[SUPPLIED INFORMATION — start]
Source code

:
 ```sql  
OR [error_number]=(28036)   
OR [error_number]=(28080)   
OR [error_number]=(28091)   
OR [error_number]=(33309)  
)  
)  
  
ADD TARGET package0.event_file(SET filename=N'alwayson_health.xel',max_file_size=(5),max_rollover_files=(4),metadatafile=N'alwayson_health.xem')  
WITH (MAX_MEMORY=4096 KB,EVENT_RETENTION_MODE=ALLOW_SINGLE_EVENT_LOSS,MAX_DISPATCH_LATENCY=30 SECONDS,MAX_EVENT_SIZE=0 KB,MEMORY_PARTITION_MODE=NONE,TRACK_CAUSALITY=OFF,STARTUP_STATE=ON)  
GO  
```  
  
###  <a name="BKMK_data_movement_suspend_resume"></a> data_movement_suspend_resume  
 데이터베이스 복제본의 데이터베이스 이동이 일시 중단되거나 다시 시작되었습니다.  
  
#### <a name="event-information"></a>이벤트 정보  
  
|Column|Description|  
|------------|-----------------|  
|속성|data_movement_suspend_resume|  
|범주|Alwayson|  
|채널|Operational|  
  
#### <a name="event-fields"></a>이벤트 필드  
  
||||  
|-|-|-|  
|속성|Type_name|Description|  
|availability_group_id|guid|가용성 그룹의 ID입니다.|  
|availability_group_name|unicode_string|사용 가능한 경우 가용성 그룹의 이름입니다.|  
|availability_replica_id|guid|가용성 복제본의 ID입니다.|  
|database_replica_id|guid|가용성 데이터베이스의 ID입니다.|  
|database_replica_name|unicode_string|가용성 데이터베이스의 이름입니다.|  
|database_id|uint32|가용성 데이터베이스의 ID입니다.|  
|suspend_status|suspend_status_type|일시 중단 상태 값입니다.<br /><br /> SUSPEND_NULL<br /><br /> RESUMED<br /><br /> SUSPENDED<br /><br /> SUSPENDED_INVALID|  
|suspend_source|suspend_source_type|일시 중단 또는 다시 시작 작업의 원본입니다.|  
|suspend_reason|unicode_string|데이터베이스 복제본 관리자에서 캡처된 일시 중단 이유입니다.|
[SUPPLIED INFORMATION — finish]
§ INSTRUCTIONS FOR THE TASK
The answer must be the line containing "시작 작업의 원본입니다.|" and every line after it to the end of the data, each set down exactly.

§ RESPONSE TO THIS EXERCISE
|suspend_source|suspend_source_type|일시 중단 또는 다시 시작 작업의 원본입니다.|  
|suspend_reason|unicode_string|데이터베이스 복제본 관리자에서 캡처된 일시 중단 이유입니다.|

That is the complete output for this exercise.